Neden özgürlükçü ve eşitlikçi filozoflarının kendileri, öncelikle bu kendi konforlu kapitalist Batı uygarlığına karşı farklı bir toplum yaratma fikriyle mücadele ediyorlar?

Eğer kapitalist-parlamenter temsili sistem, insanlığın ulaştığı son nokta ise, neden bu gelişmiş Batı uygarlığının şanslı gençleri, öncelikle kendi modern toplumlarının ideal iktidarlarına karşı ayaklanıyorlar?

Bu mutlu gençlik, neden Madrid’de, Paris’te, Londra’da, New-York’ta, Atina’da öncelikle kendi mükemmel uygarlıklarına karşı meydanları işgal ediyor?

Eşitliğin, özgürlüğün ve konforun içinde yaşayan bu gelişmiş Batı uygarlığının nankör filozofları, sorumsuz gençliği, vefasız emekçileri bundan başka daha nasıl bir toplum istiyorlar ki?

Tarihsel ilerlemenin amacına ulaşıp son bulduğu ideal olan bu Batılı liberal-kapitalist-temsili parlamenter oligarşiden başka ne ister ki, bu tatminsiz-inançsız-materyalist insanlar?

Ama…

Herşeyden önce…

Önemli olan: Hangi Batı, sorusu değil mi?

Batı, tüm uygarlıklar gibi, öncelikle kendi içinde çokluk, bölünme ve çatışma içermiyor mu?

Batı derken, tüm toplumlar gibi kendi içinde çokluk ve bölünme içeren bu çatışmalı bütünlükten neyi kastediyoruz?
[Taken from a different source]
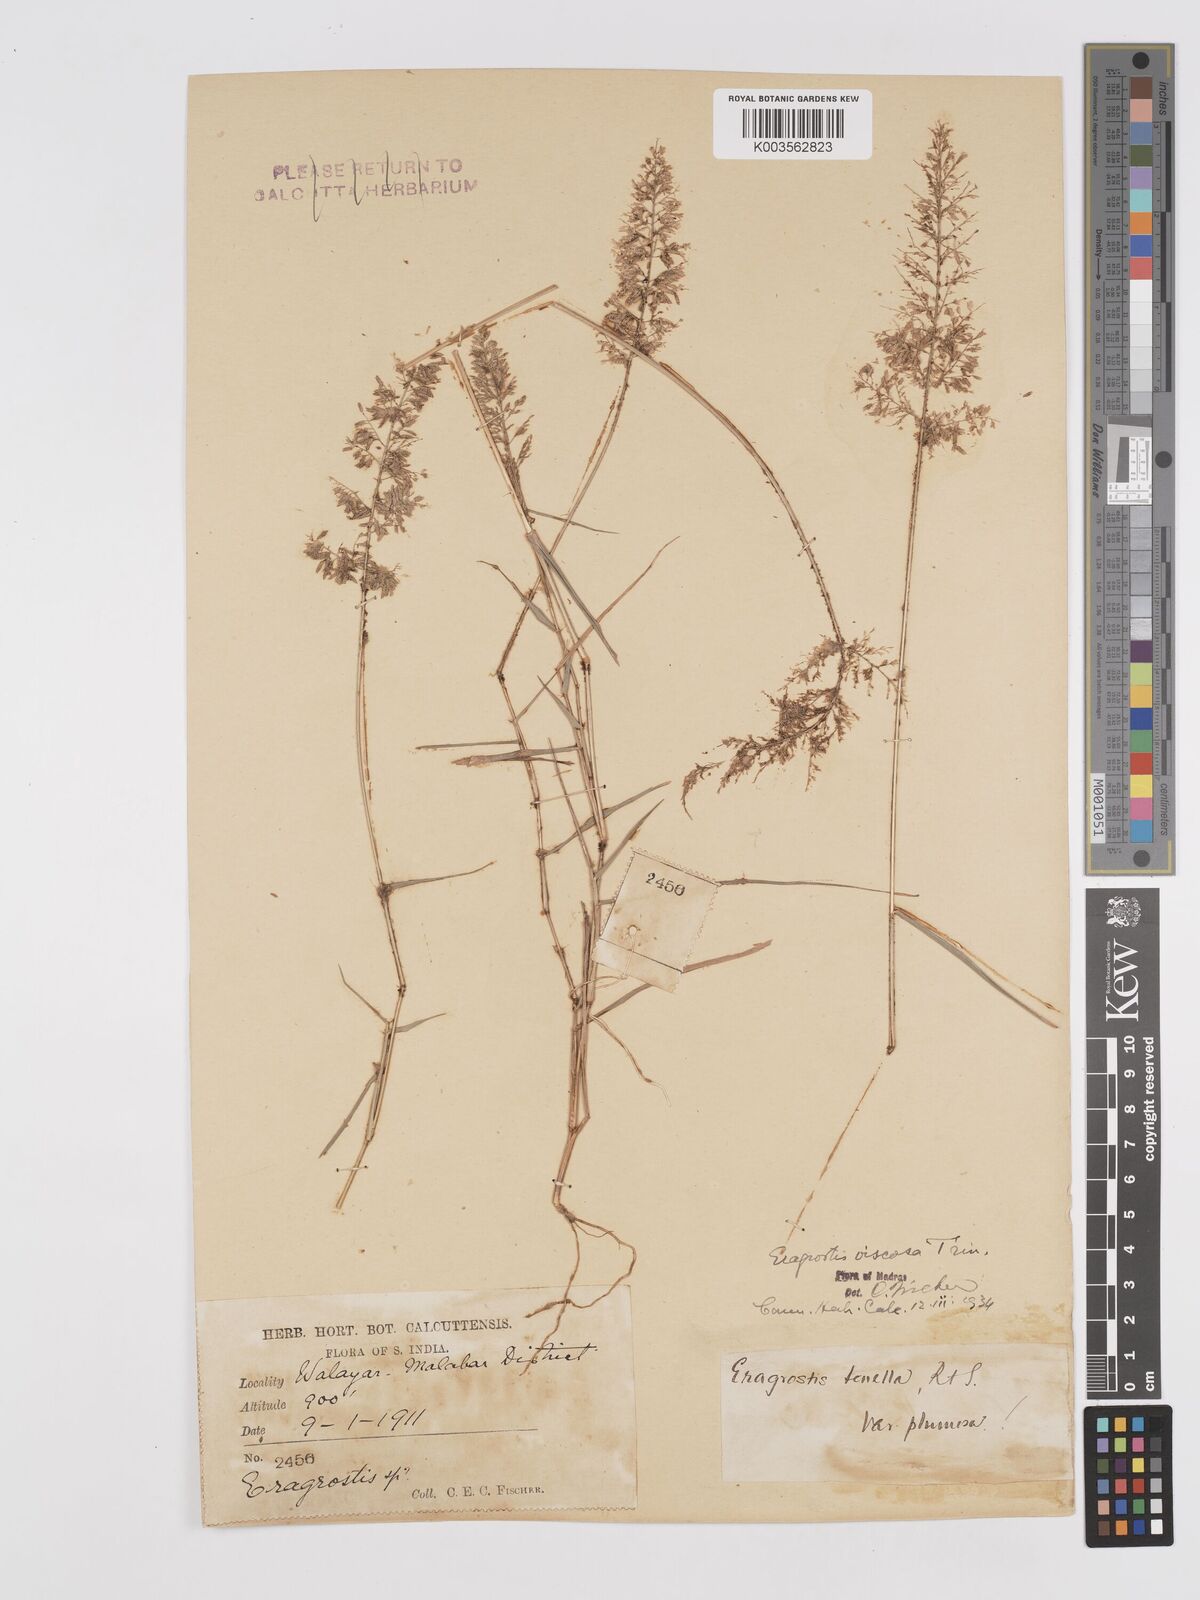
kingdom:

Batı derken, aynı sepetin içine neleri koyuyoruz?

Devletlerini mi?

Liberal kapitalizmi ve ayrıcalıklı zenginliğini mi?

Parlementer temsili sistemini ve hiyerarşik yönetici oligarşini mi?

Faşit-ırkçı partilerini ve kitlesel tabanlarını mı?

Nazizmi ve işbirlikçilerini mi?

Sömürgeci tarihini ve yerli işbirlikçi diktatörlerini mi?

Hristiyanlığını mı?

Din savaşlarını mı?

İnsanların çoğunluğunun inancı olan ateizmini mi?

Halk haraketlerini mi?

Devrimlerini mi?

Koministlerini ve direnişçileri mi?

Özgürlükçü gençlik haraketlerini mi?

Emekçi halkların eşitlik mücadelelerini ve güçlü sendikalarını mı?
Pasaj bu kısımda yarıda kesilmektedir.